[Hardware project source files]
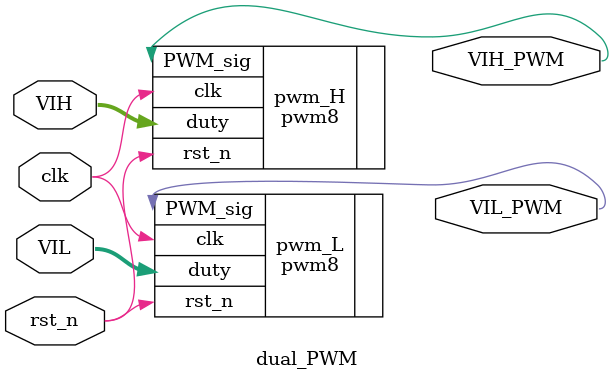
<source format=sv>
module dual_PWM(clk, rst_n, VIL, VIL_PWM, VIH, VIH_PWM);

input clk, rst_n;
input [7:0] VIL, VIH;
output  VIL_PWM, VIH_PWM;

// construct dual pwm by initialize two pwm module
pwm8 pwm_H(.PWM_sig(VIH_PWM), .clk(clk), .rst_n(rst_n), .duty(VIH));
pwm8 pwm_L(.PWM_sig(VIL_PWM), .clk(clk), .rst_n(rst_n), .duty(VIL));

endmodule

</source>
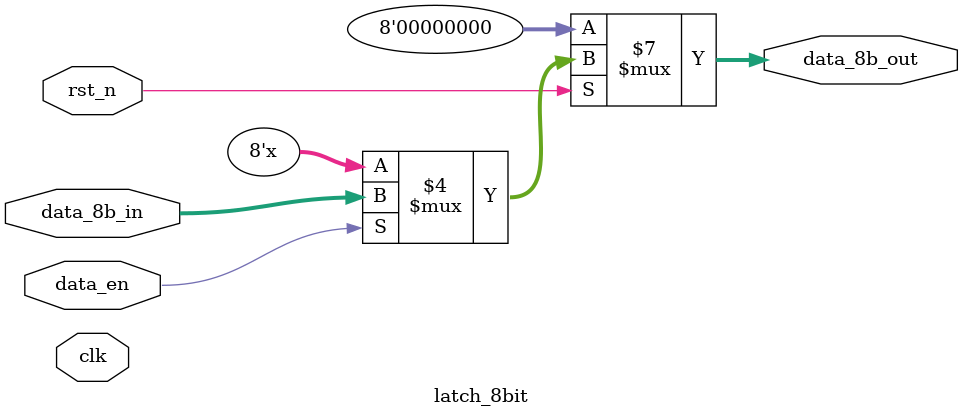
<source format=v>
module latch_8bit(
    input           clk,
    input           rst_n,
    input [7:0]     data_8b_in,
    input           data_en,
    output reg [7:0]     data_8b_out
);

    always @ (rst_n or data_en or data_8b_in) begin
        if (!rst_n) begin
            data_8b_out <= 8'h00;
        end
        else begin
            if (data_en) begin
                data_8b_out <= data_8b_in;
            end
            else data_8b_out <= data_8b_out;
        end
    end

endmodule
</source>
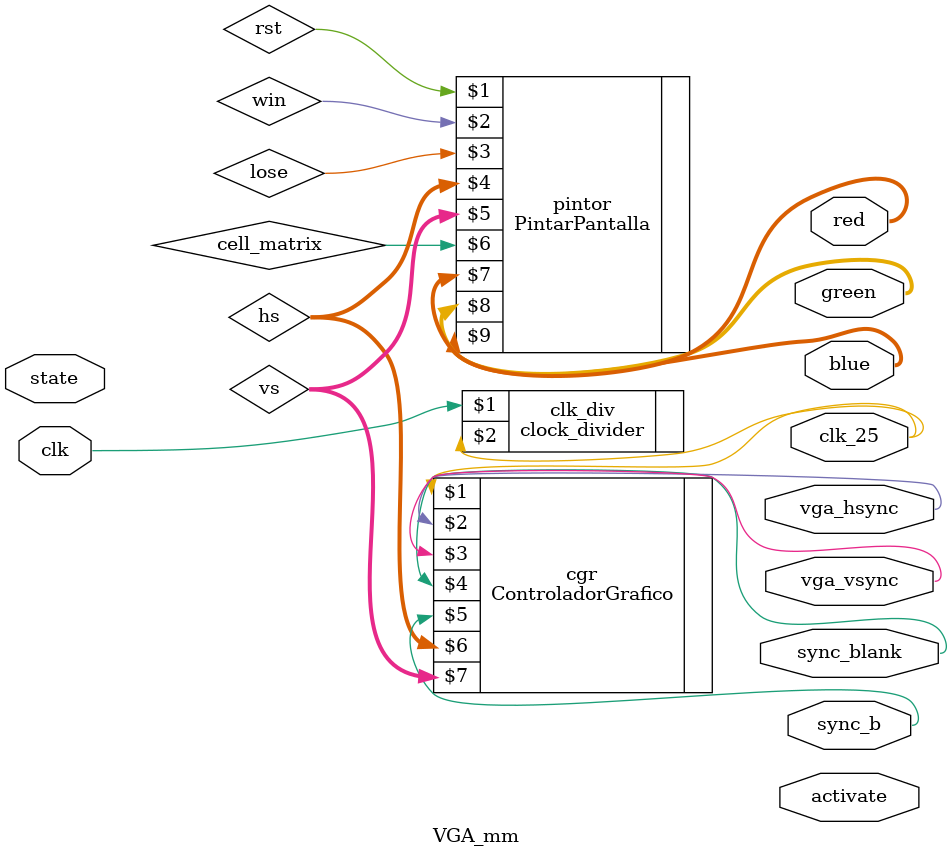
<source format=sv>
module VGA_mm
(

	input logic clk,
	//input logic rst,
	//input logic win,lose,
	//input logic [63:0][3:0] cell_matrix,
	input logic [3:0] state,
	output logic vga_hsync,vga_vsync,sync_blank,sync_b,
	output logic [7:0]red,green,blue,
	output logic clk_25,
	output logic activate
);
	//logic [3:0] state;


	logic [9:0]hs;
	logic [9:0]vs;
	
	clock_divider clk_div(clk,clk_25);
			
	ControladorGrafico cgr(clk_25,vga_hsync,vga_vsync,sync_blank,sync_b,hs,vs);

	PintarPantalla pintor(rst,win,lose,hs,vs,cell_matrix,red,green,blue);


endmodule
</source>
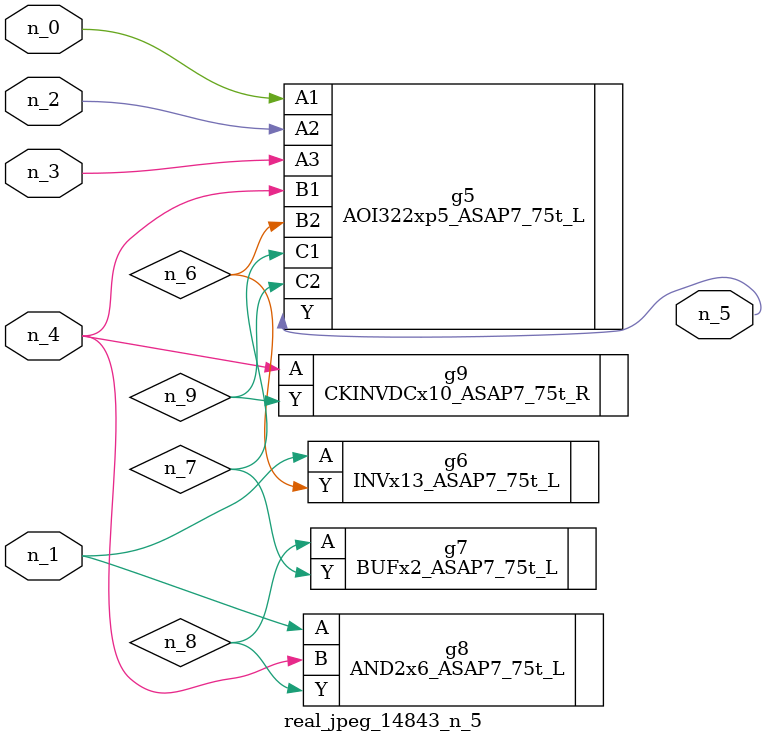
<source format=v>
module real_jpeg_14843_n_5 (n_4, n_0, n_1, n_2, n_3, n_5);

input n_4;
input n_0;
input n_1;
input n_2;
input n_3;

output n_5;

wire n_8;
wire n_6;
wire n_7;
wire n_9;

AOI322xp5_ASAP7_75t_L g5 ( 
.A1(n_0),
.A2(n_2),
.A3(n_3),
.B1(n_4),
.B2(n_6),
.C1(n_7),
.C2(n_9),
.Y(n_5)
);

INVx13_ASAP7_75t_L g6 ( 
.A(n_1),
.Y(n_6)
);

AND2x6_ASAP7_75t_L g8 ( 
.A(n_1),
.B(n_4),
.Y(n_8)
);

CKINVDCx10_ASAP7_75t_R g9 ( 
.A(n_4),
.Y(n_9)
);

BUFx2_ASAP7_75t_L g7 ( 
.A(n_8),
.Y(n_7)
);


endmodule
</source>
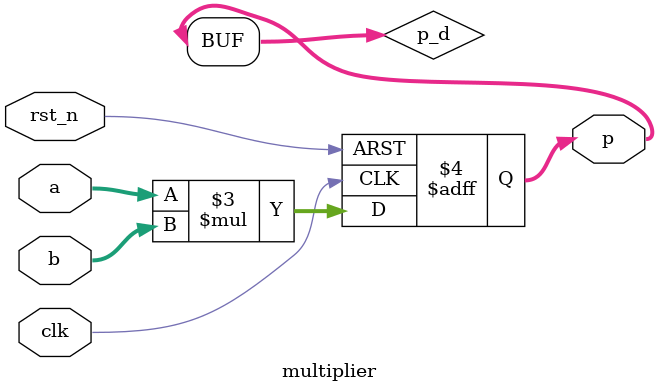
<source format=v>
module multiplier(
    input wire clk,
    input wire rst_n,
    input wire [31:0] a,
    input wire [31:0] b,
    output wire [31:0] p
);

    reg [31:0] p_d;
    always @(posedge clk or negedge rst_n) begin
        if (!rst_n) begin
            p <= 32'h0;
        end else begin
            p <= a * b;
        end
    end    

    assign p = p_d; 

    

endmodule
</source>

Directions.
Reprint the entries above exactly, images removed.

Solution.
<source format=sv>
module dual_PWM(clk, rst_n, VIL, VIL_PWM, VIH, VIH_PWM);

input clk, rst_n;
input [7:0] VIL, VIH;
output  VIL_PWM, VIH_PWM;

// construct dual pwm by initialize two pwm module
pwm8 pwm_H(.PWM_sig(VIH_PWM), .clk(clk), .rst_n(rst_n), .duty(VIH));
pwm8 pwm_L(.PWM_sig(VIL_PWM), .clk(clk), .rst_n(rst_n), .duty(VIL));

endmodule

</source>
<source format=v>
module latch_8bit(
    input           clk,
    input           rst_n,
    input [7:0]     data_8b_in,
    input           data_en,
    output reg [7:0]     data_8b_out
);

    always @ (rst_n or data_en or data_8b_in) begin
        if (!rst_n) begin
            data_8b_out <= 8'h00;
        end
        else begin
            if (data_en) begin
                data_8b_out <= data_8b_in;
            end
            else data_8b_out <= data_8b_out;
        end
    end

endmodule
</source>
<source format=sv>
module VGA_mm
(

	input logic clk,
	//input logic rst,
	//input logic win,lose,
	//input logic [63:0][3:0] cell_matrix,
	input logic [3:0] state,
	output logic vga_hsync,vga_vsync,sync_blank,sync_b,
	output logic [7:0]red,green,blue,
	output logic clk_25,
	output logic activate
);
	//logic [3:0] state;


	logic [9:0]hs;
	logic [9:0]vs;
	
	clock_divider clk_div(clk,clk_25);
			
	ControladorGrafico cgr(clk_25,vga_hsync,vga_vsync,sync_blank,sync_b,hs,vs);

	PintarPantalla pintor(rst,win,lose,hs,vs,cell_matrix,red,green,blue);


endmodule
</source>
<source format=v>
module real_jpeg_14843_n_5 (n_4, n_0, n_1, n_2, n_3, n_5);

input n_4;
input n_0;
input n_1;
input n_2;
input n_3;

output n_5;

wire n_8;
wire n_6;
wire n_7;
wire n_9;

AOI322xp5_ASAP7_75t_L g5 ( 
.A1(n_0),
.A2(n_2),
.A3(n_3),
.B1(n_4),
.B2(n_6),
.C1(n_7),
.C2(n_9),
.Y(n_5)
);

INVx13_ASAP7_75t_L g6 ( 
.A(n_1),
.Y(n_6)
);

AND2x6_ASAP7_75t_L g8 ( 
.A(n_1),
.B(n_4),
.Y(n_8)
);

CKINVDCx10_ASAP7_75t_R g9 ( 
.A(n_4),
.Y(n_9)
);

BUFx2_ASAP7_75t_L g7 ( 
.A(n_8),
.Y(n_7)
);


endmodule
</source>
<source format=v>
module multiplier(
    input wire clk,
    input wire rst_n,
    input wire [31:0] a,
    input wire [31:0] b,
    output wire [31:0] p
);

    reg [31:0] p_d;
    always @(posedge clk or negedge rst_n) begin
        if (!rst_n) begin
            p <= 32'h0;
        end else begin
            p <= a * b;
        end
    end    

    assign p = p_d; 

    

endmodule
</source>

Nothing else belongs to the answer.